On 3/12/08 9:24 AM, "Prasan Ary" wrote:

> I have a very large xml file as input and a couple of Map/Reduce functions.
> Input key/value pair to all of my map functions is the same.
> I was wondering if there is a way that I read the input xml file only once,
> then create key/value pair (also once) and give these k/v pairs as input to my
> map functions as opposed to having to read the xml and generate key/value once
> for each map functions?
> 
> thanks.
> 
> 
> 
> ---------------------------------
> Looking for last minute shopping deals? Find them fast with Yahoo! Search.

---------------------------------
Be a better friend, newshound, and know-it-all with Yahoo! Mobile.  Try it now.

Re: reading input file only once for multiple map functions

Posted by Ted Dunning <td...@veoh.com>.

Your request sounds very strange.

First off, different map objects are created on different machines (that IS
the point, after all) and thus any reading of data has to be done on at
least all of those machines.  The map object is only created once per split,
though, so that might be a bit more what you are getting at.

Your basic requirement is a little odd, however, since you say that the
input to all of the maps is the same.  What is the point of parallelism in
that case?  Are your maps random in some sense?  Are they really operating
on different parts of the single input?  If so, shouldn't they just be
getting the part of the input that they will be working on?

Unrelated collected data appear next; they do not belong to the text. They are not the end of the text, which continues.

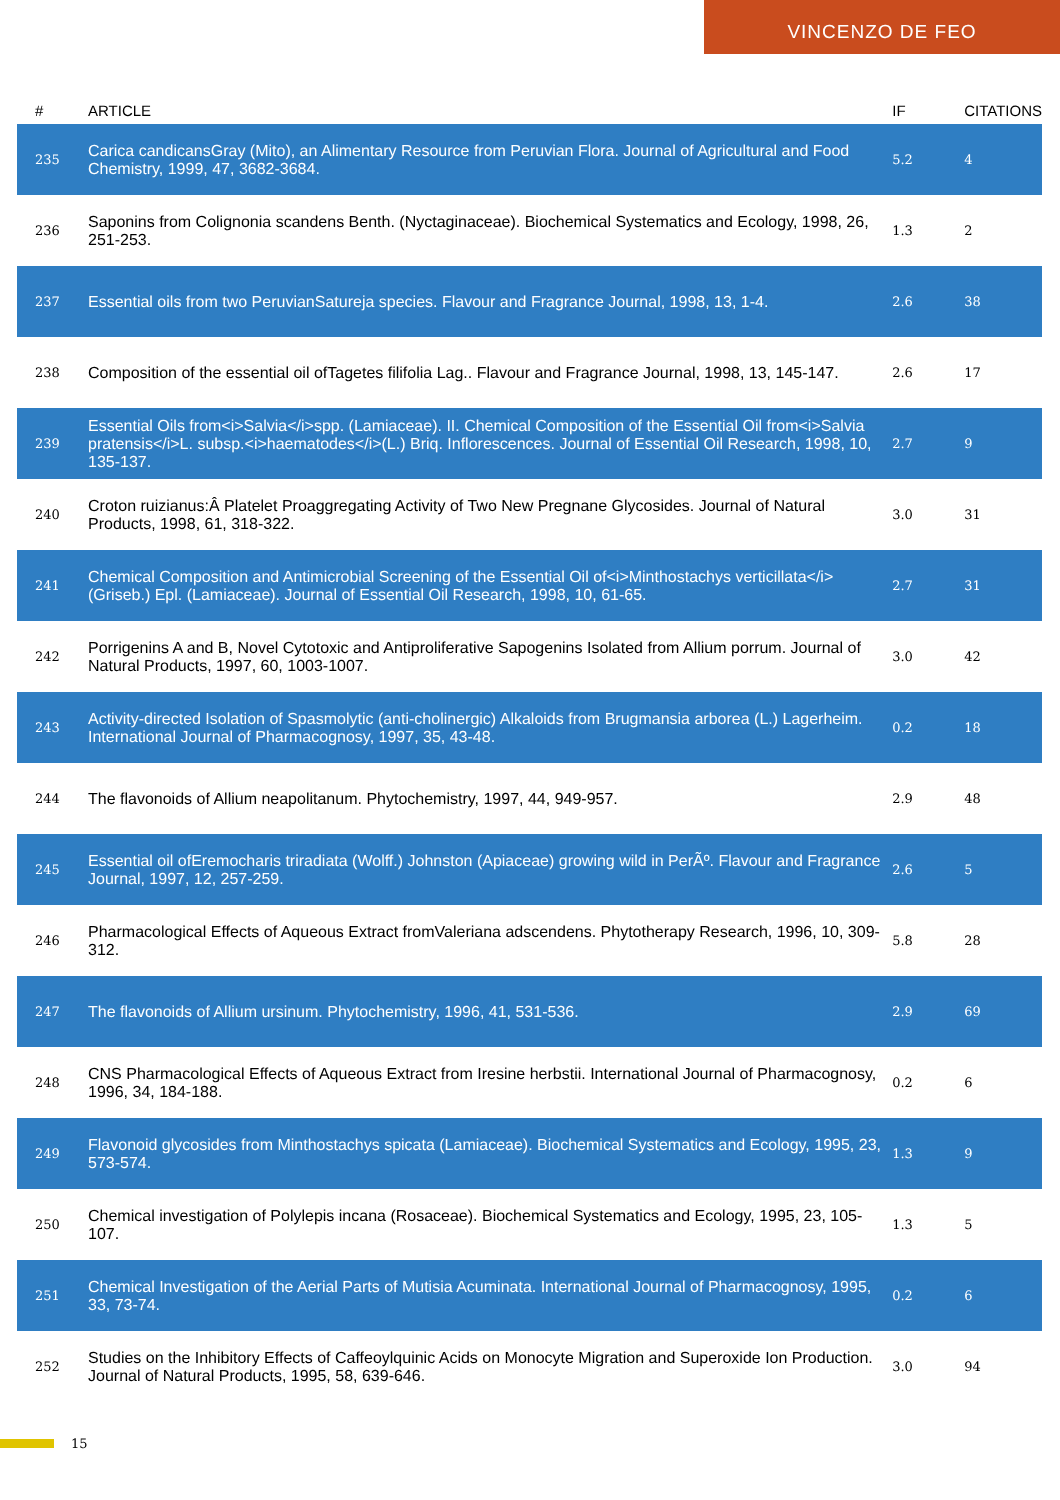VINCENZO DE FEO
| # | ARTICLE | IF | CITATIONS |
| --- | --- | --- | --- |
| 235 | Carica candicansGray (Mito), an Alimentary Resource from Peruvian Flora. Journal of Agricultural and Food Chemistry, 1999, 47, 3682-3684. | 5.2 | 4 |
| 236 | Saponins from Colignonia scandens Benth. (Nyctaginaceae). Biochemical Systematics and Ecology, 1998, 26, 251-253. | 1.3 | 2 |
| 237 | Essential oils from two PeruvianSatureja species. Flavour and Fragrance Journal, 1998, 13, 1-4. | 2.6 | 38 |
| 238 | Composition of the essential oil ofTagetes filifolia Lag.. Flavour and Fragrance Journal, 1998, 13, 145-147. | 2.6 | 17 |
| 239 | Essential Oils from<i>Salvia</i>spp. (Lamiaceae). II. Chemical Composition of the Essential Oil from<i>Salvia pratensis</i>L. subsp.<i>haematodes</i>(L.) Briq. Inflorescences. Journal of Essential Oil Research, 1998, 10, 135-137. | 2.7 | 9 |
| 240 | Croton ruizianus:Â Platelet Proaggregating Activity of Two New Pregnane Glycosides. Journal of Natural Products, 1998, 61, 318-322. | 3.0 | 31 |
| 241 | Chemical Composition and Antimicrobial Screening of the Essential Oil of<i>Minthostachys verticillata</i>(Griseb.) Epl. (Lamiaceae). Journal of Essential Oil Research, 1998, 10, 61-65. | 2.7 | 31 |
| 242 | Porrigenins A and B, Novel Cytotoxic and Antiproliferative Sapogenins Isolated from Allium porrum. Journal of Natural Products, 1997, 60, 1003-1007. | 3.0 | 42 |
| 243 | Activity-directed Isolation of Spasmolytic (anti-cholinergic) Alkaloids from Brugmansia arborea (L.) Lagerheim. International Journal of Pharmacognosy, 1997, 35, 43-48. | 0.2 | 18 |
| 244 | The flavonoids of Allium neapolitanum. Phytochemistry, 1997, 44, 949-957. | 2.9 | 48 |
| 245 | Essential oil ofEremocharis triradiata (Wolff.) Johnston (Apiaceae) growing wild in PerÃº. Flavour and Fragrance Journal, 1997, 12, 257-259. | 2.6 | 5 |
| 246 | Pharmacological Effects of Aqueous Extract fromValeriana adscendens. Phytotherapy Research, 1996, 10, 309-312. | 5.8 | 28 |
| 247 | The flavonoids of Allium ursinum. Phytochemistry, 1996, 41, 531-536. | 2.9 | 69 |
| 248 | CNS Pharmacological Effects of Aqueous Extract from Iresine herbstii. International Journal of Pharmacognosy, 1996, 34, 184-188. | 0.2 | 6 |
| 249 | Flavonoid glycosides from Minthostachys spicata (Lamiaceae). Biochemical Systematics and Ecology, 1995, 23, 573-574. | 1.3 | 9 |
| 250 | Chemical investigation of Polylepis incana (Rosaceae). Biochemical Systematics and Ecology, 1995, 23, 105-107. | 1.3 | 5 |
| 251 | Chemical Investigation of the Aerial Parts of Mutisia Acuminata. International Journal of Pharmacognosy, 1995, 33, 73-74. | 0.2 | 6 |
| 252 | Studies on the Inhibitory Effects of Caffeoylquinic Acids on Monocyte Migration and Superoxide Ion Production. Journal of Natural Products, 1995, 58, 639-646. | 3.0 | 94 |
15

Perhaps you should describe what you are trying to do at a higher level.  It
really sounds like you have taken a bit of an odd turn somewhere in your
porting your algorithm to a parallel form.

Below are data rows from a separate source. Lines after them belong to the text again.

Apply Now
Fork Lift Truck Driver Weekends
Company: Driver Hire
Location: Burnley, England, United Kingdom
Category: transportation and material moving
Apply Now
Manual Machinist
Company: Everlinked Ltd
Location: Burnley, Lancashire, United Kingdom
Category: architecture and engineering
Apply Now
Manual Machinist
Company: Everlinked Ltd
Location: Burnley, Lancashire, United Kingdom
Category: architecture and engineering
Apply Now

On 3/12/08 9:24 AM, "Prasan Ary" <vo...@yahoo.com> wrote:

> I have a very large xml file as input and a  couple of Map/Reduce functions.
> Input key/value pair to all of my map functions is the same.
>   I was wondering if there is a way that I read the input xml file only once,
> then create key/value pair (also once) and give these k/v pairs as input to my
> map functions as opposed to having to read the xml and generate key/value once
> for each map functions?
>    
>   thanks.
>    
> 
>        
> ---------------------------------
> Looking for last minute shopping deals?  Find them fast with Yahoo! Search.